The proposed WNPEE algorithm consists of two parts: one is for multiple graph construction and the other is for the iterative solution of the regularization framework. From Algorithm 1, computational convergence of WNPEE subjects to continual update of the weight coefficients ${\alpha }_k$ for multiple adjacent graphs. Suppose a training set $X$ of dimensions $m \mathrm{x} n$, and $k$ number of adjacent graphs for ensemble embedding, then it will take $O\left(k{n}^2\right)$ to compute ${\alpha }_k$. Since our method is an eigenvalue problem, a complexity of $O\left(n^3\right)$ for obtaining the low-dimensional projection vector $a$. Therefore, the total complexity of the proposed WNPEE method is $O\left(t\left(n^3+k{n}^2\right)\right)$, whereis the number of iterations for convergence.

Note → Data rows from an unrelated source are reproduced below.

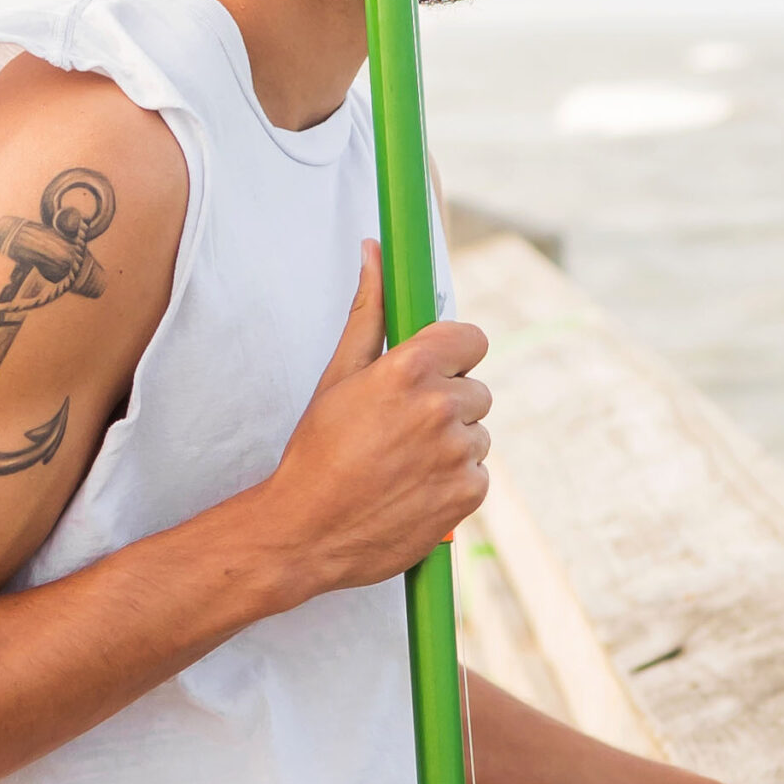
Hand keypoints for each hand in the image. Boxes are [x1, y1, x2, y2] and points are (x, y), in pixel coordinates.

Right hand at [262, 241, 491, 594]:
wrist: (306, 531)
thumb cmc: (316, 452)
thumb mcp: (337, 375)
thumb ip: (367, 311)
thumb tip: (373, 252)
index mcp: (411, 369)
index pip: (472, 340)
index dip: (452, 356)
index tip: (433, 373)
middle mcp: (442, 407)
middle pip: (474, 391)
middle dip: (446, 406)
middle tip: (399, 430)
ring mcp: (459, 453)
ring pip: (477, 436)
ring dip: (450, 447)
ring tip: (402, 465)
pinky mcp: (468, 494)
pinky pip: (478, 476)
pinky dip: (454, 483)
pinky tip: (413, 490)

The computation times for obtaining the low-dimensional projections on ORL, Georgia Tech, CMU PIE and Yale datasets are reported in Table 2, Table 3, Table 4 and Table 5. It can be seen that the proposed method is slightly time consuming as compared to the rest of the methods. This is due to the utilization of multiple adjacent graphs in our method. However, the proposed WNPEE obtained superior recognition rates, as shown in Table 1. In conclusion, except for the slightly increased computational time consumption, the proposed WNPEE generally obtains better recognition rates and is less sensitive to neighborhood size k compared to the rest of the DR methods. Thus, there is no constraint to the practical application of the proposed method.

6. Conclusions

In this paper, we proposed a new graph-based DR algorithm, called weighted neighborhood preserving ensemble embedding (WNPEE). The proposed WNPEE method aims at improving the sensitivity of traditional NPE to parameter of neighborhood size, as well as to increase its face recognition performance as compared to other comparative methods. WNPEE significantly enhances the face recognition performance mainly from two key factors. The first improvement resides in the fact that in the WNPEE algorithm constructs an ensemble of adjacent graphs with varying parameters of neighborhood size. With this graph ensemble building, WNPEE can obtain the low-dimensional projections with optimal embedded graph pursuing in a joint optimization way. This helps WNPEE to preserve more local information that best determines the essential manifold structure of high-dimensional data. The second improvement is that WNPEE provides an efficient weighting scheme for eigenspace which makes the projections much less sensitive to the neighborhood size parameter as compared to NPE. Four different DR approaches, Eigenfaces, Fisherfaces, LPP, and NPE, have been compared, to calculate the performance of the proposed WNPEE algorithm. Experimental results on four face databases ORL, GT, CMU PIE, and Yale demonstrate that the proposed WNPEE DR method achieves the highest recognition rates. Additionally, the proposed WNPEE is less sensitive to the neighborhood size parameter when compared to NPE.

Therefore, the proposed WNPEE method can be suitable for advanced driver assistance systems (ADAS) in various tasks, such as object recognition, data classification, obstacle detection, signal processing, text categorization, and various deep learning tasks. In future work we plan to extend ensemble of adjacent graphs framework to other graph embedding techniques.